Cuántas veces hemos realizado algún acto que nos ha parecido rutinario, insignificante que, en resumidas cuentas, no ha servido “para nada”. Somos proclives a realizar actos que nos reporten beneficios inmediatos; podemos estar varios meses acumulando fotos en una cámara digital y llegar al laboratorio y pagar unos euros más por tenerlas reveladas en el mismo momento. Estamos dispuestos a gastarnos más dinero si ello supone adelantarnos a los demás en el estreno de una película, un best seller o cualquier otra cosa. Pero… ¿cuántas veces no nos percatamos de los beneficios que recogemos de alguna buena acción que hemos hecho tiempo atrás y a la que no dimos, en principio, la menor importancia?
En mi vida profesional me ha ocurrido infinidad de veces, simplemente dejando una tarjeta a alguien que atendí con especial interés sin esperar, en aquel momento, nada a cambio pero…. años más tarde esa persona recordaría el gesto y acudiría a mí, guiado por su buena impresión, esta vez para ofrecerme algo bueno.
Cuando tenía unos dieciséis años, mientras paseaba, ocurrió un hecho al que en ese momento no di importancia y que años más tarde me hizo entender, nunca más a propósito, lo importante que es «sembrar».

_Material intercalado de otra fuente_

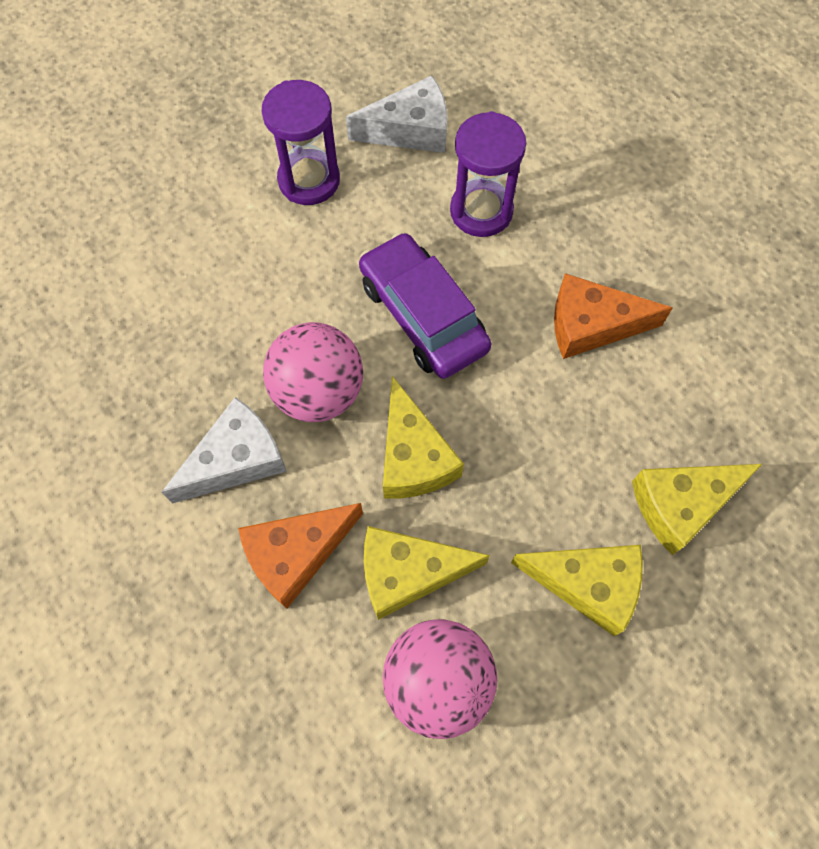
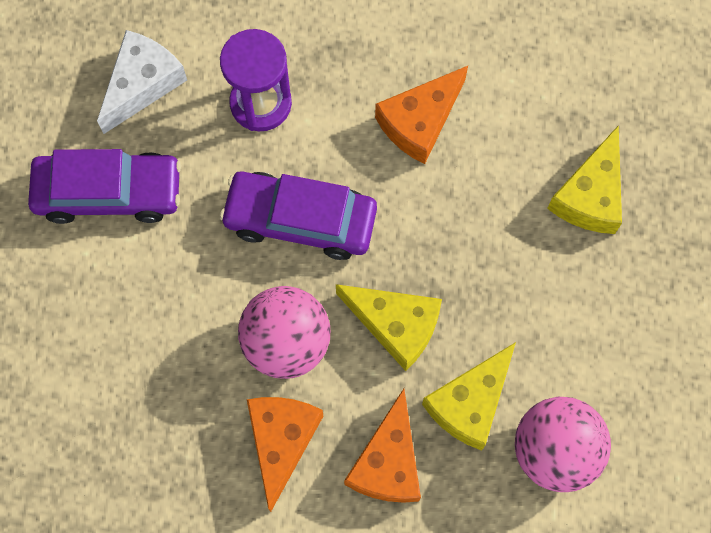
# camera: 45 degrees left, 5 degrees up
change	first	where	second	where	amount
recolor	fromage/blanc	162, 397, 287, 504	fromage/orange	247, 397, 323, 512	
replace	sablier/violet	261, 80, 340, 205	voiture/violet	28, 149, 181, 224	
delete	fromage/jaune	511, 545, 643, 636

En la casa de campo donde vivíamos, tras los poyetes que delimitaban el camino y los alrededores de la propia casa, había un pozo ciego y un cercado lleno de arbustos y maleza, que hacía años habíamos dejado crecer, de tal guiso que la vegetación era espesa y prácticamente intransitable. Cuando años más tarde decidimos limpiar aquella zona, apareció una palmera datilera de grandes dimensiones que no era común en nuestra finca. Nadie sabía el origen de aquella palmera hasta que recordé un hecho que había ocurrido unos 8 años antes.

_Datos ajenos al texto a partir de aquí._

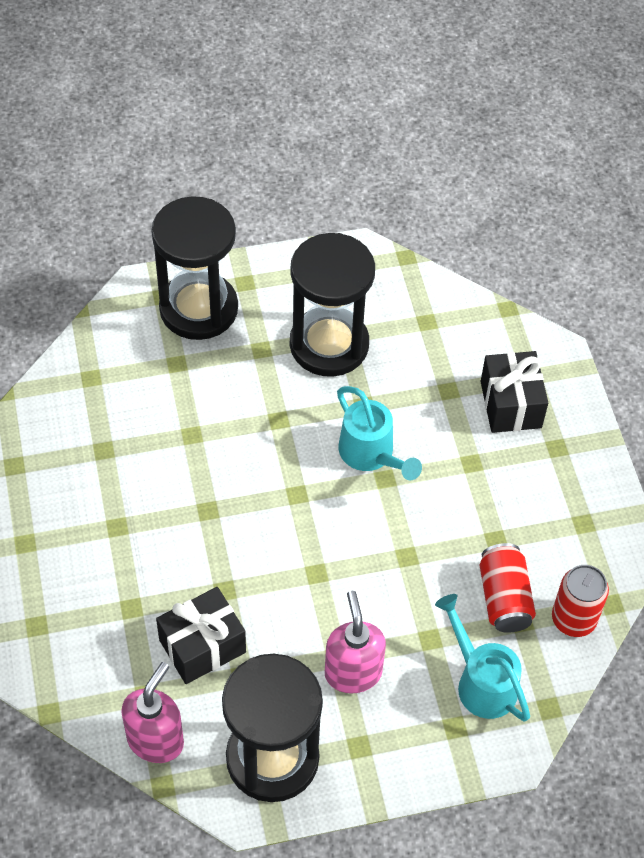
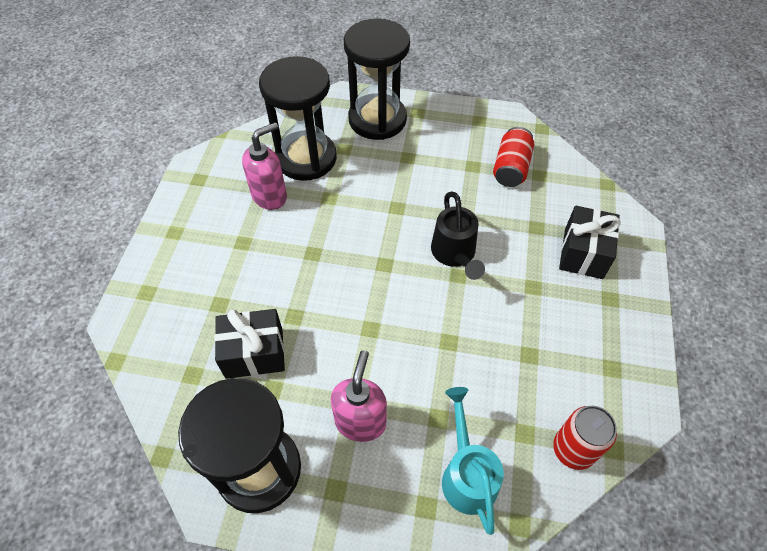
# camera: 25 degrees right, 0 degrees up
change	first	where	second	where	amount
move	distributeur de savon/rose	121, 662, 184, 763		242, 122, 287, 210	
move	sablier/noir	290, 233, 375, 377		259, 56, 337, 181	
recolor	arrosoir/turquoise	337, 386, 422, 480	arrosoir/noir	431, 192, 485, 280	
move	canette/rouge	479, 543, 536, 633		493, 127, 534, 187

Era Navidad, una tarde de un 24 de diciembre, en la que mi madre se afanaba en preparar la cena de Nochebuena. Entre las delicias que nos aguardaban, había unos dátiles rellenos de queso azul. No pude resistir la tentación de coger un puñado de ellos, aún sin preparar, para comérmelos tranquilamente paseando por el exterior de la casa. Conforme me los iba comiendo, practicaba uno de mis “deportes” favoritos; lanzar objetos contra algún objetivo y acertar. Fui arrojando los huesos, tratando de darle a alguna de las estacas que delimitaban el pozo, pensando que, quizás, serían comida para las aves o para los insectos. Pero uno de esos huesos, ¡ quién me lo iba a decir!, de una especie tunecina, “cayó en tierra buena” y años más tarde pude comprobar el fruto de aquel hecho fortuito.
Cuántas veces no caemos en la cuenta de lo importante que son nuestras pequeñas acciones “sin importancia” que, años más tarde, dan mucho fruto. Sólo hay que hacer dos cosas; sembrar pequeñas semillas que valen poco y saber esperar la cosecha que es rica y abundante.
Ya lo decía Él en la parábola del sembrador….. “Y algunas cayeron en tierra buena y dieron mucho fruto”.